Texte extrait —
╔══
Au début du mois, la compagnie TransCanada a annoncé qu’elle retirait son projet d’oléoduc Énergie Est. L’annonce a fait couler beaucoup d’encre et les interprétations de la décision ont largement été teintées par son aspect politique. Toutefois, selon Sarah Trabelsi, docteure d’économie de l’Université Paris-Dauphine, la politique est loin d’être la principale coupable. «Il y a plusieurs raisons qui ont poussé TransCanada à abandonner son projet, mais les raisons économiques ont sans doute été les plus décisives», explique-t-elle.

Mme Trabelsi est maintenant enseignante chercheure à l’Université Laval et elle se spécialise sur les questions d’économie environnementale et énergétique, les enjeux pétroliers et gaziers. Elle a donc suivi de près le dossier d’Énergie Est et la série d’évènements qui ont mené à son abandon.

Tout a déboulé très vite depuis cet été. « À la fin août, l’office national de l’Énergie (ONE) avait choisi d’inclure dans l’étude du projet une composante environnementale », relate Mme Trabelsi. L’ONE, un organisme fédéral indépendant, demandait à TransCanada des études d’impacts environnementaux en amont et en aval du projet d’oléoduc.

Selon elle, cette décision est venue peser dans les coûts et a contribué à remettre en cause la rentabilité économique d’Énergie Est. La docteure ne nie tout de même pas l’existence d’une certaine dimension politique. « Il y avait des pressions des groupes environnementaux et des premières nations qui ont aussi dû jouer dans la décision », convient-elle.
╚══
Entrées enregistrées
╔══
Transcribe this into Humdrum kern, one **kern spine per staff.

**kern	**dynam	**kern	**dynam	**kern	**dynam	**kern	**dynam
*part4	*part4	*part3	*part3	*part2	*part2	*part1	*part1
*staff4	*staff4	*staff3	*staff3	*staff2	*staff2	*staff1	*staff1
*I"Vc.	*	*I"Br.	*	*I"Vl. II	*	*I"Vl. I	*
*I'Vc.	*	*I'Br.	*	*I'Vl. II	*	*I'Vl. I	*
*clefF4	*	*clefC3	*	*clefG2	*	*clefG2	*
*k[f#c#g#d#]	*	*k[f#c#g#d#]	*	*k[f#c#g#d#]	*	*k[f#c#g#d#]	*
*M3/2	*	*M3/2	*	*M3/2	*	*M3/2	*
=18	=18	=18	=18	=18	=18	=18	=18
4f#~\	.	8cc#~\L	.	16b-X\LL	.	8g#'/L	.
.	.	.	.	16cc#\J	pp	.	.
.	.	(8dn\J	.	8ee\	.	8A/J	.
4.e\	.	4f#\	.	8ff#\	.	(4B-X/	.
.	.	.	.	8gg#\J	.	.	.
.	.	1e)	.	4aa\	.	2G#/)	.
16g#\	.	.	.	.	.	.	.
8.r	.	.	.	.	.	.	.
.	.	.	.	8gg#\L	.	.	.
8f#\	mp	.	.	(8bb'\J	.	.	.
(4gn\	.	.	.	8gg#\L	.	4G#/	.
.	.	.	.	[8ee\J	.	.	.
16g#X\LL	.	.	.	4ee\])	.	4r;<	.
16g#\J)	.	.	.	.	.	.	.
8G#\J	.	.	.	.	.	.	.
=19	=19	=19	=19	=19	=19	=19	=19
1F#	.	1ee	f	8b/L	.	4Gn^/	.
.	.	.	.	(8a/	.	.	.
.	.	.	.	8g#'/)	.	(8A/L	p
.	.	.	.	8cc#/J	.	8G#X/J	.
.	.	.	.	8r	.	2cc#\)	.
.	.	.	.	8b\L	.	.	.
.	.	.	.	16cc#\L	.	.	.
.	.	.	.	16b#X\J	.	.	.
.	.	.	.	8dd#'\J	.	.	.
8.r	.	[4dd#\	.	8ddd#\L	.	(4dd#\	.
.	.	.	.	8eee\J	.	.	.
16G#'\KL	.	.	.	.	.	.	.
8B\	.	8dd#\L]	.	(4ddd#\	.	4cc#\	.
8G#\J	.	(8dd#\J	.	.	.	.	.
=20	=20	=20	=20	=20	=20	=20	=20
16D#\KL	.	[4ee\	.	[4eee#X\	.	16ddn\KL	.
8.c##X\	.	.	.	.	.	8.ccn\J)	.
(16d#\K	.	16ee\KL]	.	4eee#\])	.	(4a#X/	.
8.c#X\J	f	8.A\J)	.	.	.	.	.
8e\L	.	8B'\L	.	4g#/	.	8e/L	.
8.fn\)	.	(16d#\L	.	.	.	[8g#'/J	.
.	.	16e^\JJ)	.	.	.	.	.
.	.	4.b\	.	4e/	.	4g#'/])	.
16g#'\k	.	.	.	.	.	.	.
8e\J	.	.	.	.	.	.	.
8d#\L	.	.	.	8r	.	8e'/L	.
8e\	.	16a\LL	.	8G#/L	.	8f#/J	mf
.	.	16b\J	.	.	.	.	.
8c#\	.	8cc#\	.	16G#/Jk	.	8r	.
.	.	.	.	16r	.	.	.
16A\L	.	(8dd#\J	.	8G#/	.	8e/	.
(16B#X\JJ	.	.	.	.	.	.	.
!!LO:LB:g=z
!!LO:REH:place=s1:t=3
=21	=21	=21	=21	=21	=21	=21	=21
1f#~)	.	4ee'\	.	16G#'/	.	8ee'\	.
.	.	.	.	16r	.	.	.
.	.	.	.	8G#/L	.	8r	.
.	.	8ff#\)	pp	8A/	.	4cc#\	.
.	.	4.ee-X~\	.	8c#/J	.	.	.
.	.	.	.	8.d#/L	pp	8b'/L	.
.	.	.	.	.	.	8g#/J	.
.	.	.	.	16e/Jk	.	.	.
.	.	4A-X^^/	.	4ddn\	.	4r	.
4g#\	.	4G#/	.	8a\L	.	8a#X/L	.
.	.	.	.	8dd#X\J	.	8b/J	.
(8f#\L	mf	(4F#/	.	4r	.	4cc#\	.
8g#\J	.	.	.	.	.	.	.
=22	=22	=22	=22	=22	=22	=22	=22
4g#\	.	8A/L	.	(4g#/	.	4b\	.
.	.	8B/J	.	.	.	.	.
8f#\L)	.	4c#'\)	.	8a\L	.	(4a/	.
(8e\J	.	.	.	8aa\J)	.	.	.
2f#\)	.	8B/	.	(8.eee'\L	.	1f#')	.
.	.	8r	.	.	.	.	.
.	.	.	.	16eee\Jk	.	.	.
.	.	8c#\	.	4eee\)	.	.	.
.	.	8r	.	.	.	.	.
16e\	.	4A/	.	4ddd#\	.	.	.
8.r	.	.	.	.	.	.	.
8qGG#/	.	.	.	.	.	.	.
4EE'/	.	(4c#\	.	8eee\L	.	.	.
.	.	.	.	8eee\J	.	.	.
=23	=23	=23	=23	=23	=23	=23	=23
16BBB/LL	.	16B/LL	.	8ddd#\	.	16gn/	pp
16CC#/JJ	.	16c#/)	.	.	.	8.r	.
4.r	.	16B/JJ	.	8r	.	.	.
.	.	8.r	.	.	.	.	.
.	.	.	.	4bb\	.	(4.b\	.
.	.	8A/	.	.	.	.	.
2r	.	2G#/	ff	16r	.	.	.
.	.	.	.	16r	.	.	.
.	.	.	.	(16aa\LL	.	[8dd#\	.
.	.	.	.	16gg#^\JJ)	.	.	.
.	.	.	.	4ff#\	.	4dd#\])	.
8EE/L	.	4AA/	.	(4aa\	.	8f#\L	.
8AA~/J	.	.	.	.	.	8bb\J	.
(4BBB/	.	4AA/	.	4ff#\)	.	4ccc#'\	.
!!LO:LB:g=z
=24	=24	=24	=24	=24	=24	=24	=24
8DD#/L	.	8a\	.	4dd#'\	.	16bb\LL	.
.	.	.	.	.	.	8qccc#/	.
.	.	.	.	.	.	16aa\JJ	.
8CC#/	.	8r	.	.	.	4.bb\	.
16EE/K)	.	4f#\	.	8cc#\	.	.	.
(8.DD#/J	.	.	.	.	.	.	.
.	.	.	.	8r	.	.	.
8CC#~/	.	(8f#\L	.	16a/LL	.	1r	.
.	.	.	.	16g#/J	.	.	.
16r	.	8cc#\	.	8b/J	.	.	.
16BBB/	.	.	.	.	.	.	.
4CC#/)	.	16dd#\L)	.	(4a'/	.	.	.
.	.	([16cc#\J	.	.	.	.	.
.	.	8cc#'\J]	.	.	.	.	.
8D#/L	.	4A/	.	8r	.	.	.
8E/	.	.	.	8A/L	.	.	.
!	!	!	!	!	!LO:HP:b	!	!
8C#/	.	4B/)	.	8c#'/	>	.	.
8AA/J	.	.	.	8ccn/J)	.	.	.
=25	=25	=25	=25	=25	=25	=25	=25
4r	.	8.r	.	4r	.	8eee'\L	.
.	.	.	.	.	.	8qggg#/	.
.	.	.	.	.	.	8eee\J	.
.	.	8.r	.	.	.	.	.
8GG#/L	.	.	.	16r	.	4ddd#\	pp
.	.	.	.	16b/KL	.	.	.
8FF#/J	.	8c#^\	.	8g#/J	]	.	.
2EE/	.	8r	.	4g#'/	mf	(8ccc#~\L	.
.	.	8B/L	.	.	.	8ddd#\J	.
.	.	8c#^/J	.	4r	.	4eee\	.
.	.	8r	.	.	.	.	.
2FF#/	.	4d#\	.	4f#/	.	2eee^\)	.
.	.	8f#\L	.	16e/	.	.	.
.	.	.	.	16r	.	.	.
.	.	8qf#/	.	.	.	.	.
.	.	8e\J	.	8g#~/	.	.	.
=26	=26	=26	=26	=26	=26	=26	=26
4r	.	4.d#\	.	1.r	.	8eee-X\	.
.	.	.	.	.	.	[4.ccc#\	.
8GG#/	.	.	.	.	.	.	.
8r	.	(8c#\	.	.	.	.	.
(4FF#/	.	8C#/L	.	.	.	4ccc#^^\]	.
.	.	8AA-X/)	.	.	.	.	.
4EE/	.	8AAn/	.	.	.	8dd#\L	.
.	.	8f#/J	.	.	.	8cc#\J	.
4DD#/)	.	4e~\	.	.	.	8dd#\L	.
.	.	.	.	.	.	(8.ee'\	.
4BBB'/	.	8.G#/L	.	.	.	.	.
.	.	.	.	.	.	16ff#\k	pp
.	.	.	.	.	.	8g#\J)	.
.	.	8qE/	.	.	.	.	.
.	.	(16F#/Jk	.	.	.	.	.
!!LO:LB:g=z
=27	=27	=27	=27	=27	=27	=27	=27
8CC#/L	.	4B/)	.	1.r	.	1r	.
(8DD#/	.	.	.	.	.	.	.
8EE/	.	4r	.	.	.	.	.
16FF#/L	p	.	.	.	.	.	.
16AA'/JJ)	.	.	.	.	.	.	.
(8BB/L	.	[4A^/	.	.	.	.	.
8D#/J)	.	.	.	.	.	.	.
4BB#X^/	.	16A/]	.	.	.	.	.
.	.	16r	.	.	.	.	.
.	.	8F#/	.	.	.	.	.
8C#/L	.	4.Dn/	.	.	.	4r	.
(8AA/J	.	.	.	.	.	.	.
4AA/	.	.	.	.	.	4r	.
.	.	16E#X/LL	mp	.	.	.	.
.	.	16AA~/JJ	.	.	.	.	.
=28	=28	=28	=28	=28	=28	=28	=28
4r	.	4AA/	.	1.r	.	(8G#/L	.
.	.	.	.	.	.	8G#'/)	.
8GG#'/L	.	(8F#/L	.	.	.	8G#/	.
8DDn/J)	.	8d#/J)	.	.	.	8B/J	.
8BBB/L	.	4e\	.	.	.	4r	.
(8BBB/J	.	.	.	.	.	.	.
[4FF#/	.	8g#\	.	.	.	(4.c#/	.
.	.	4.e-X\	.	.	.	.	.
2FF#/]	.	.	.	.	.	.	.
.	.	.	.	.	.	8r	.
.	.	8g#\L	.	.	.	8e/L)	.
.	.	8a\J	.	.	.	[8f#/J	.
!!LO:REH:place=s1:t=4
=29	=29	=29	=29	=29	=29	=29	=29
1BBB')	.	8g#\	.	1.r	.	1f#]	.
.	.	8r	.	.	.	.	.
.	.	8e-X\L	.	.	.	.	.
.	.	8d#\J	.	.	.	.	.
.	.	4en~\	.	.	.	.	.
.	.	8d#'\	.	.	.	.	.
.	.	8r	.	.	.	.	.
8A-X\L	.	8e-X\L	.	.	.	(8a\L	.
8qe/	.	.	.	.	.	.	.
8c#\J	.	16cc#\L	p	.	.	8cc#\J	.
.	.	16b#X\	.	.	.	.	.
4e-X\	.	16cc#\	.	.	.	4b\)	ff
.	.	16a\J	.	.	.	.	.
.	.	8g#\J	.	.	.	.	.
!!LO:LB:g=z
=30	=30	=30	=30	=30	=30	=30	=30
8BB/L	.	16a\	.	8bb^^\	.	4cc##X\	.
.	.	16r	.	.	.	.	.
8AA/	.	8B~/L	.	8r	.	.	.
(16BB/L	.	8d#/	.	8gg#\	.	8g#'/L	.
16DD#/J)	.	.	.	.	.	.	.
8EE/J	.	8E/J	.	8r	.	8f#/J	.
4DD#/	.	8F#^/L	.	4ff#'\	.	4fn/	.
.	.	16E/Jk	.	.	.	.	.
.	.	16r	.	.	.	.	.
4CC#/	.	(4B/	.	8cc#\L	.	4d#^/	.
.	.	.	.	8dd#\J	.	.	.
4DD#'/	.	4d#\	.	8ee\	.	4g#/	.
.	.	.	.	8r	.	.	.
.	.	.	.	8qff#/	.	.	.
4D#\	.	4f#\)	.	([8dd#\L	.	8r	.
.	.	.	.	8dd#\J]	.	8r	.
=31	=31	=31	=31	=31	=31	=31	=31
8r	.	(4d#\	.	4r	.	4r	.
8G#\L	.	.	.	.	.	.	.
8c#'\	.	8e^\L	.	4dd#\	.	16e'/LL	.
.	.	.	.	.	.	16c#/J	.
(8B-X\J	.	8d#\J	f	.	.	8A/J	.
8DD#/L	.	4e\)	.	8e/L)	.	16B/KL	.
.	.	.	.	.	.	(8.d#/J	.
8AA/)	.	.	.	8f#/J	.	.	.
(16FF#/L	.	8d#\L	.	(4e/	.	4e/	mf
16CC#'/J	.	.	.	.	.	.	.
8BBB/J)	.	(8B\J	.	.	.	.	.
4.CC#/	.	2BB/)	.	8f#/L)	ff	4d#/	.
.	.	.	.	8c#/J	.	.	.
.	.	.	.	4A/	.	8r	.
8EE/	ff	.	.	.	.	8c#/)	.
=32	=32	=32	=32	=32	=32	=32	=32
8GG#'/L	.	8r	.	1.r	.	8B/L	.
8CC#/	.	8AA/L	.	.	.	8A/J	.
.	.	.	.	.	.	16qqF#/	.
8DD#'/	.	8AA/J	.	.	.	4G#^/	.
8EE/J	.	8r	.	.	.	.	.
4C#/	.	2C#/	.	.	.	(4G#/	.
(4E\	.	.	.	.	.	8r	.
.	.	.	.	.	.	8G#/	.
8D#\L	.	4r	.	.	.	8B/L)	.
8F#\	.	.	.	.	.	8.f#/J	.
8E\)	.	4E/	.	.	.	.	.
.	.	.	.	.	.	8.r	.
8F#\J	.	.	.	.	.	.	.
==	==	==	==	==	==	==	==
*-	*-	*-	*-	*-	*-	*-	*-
╚══
Tâche à réaliser —
Recopiez mot pour mot l'intégralité du texte sur l'abandon du projet d'oléoduc Énergie Est. Les enregistrements ne sont pas nécessaires ici.

Réponse —
Au début du mois, la compagnie TransCanada a annoncé qu’elle retirait son projet d’oléoduc Énergie Est. L’annonce a fait couler beaucoup d’encre et les interprétations de la décision ont largement été teintées par son aspect politique. Toutefois, selon Sarah Trabelsi, docteure d’économie de l’Université Paris-Dauphine, la politique est loin d’être la principale coupable. «Il y a plusieurs raisons qui ont poussé TransCanada à abandonner son projet, mais les raisons économiques ont sans doute été les plus décisives», explique-t-elle.

Mme Trabelsi est maintenant enseignante chercheure à l’Université Laval et elle se spécialise sur les questions d’économie environnementale et énergétique, les enjeux pétroliers et gaziers. Elle a donc suivi de près le dossier d’Énergie Est et la série d’évènements qui ont mené à son abandon.

Tout a déboulé très vite depuis cet été. « À la fin août, l’office national de l’Énergie (ONE) avait choisi d’inclure dans l’étude du projet une composante environnementale », relate Mme Trabelsi. L’ONE, un organisme fédéral indépendant, demandait à TransCanada des études d’impacts environnementaux en amont et en aval du projet d’oléoduc.

Selon elle, cette décision est venue peser dans les coûts et a contribué à remettre en cause la rentabilité économique d’Énergie Est. La docteure ne nie tout de même pas l’existence d’une certaine dimension politique. « Il y avait des pressions des groupes environnementaux et des premières nations qui ont aussi dû jouer dans la décision », convient-elle.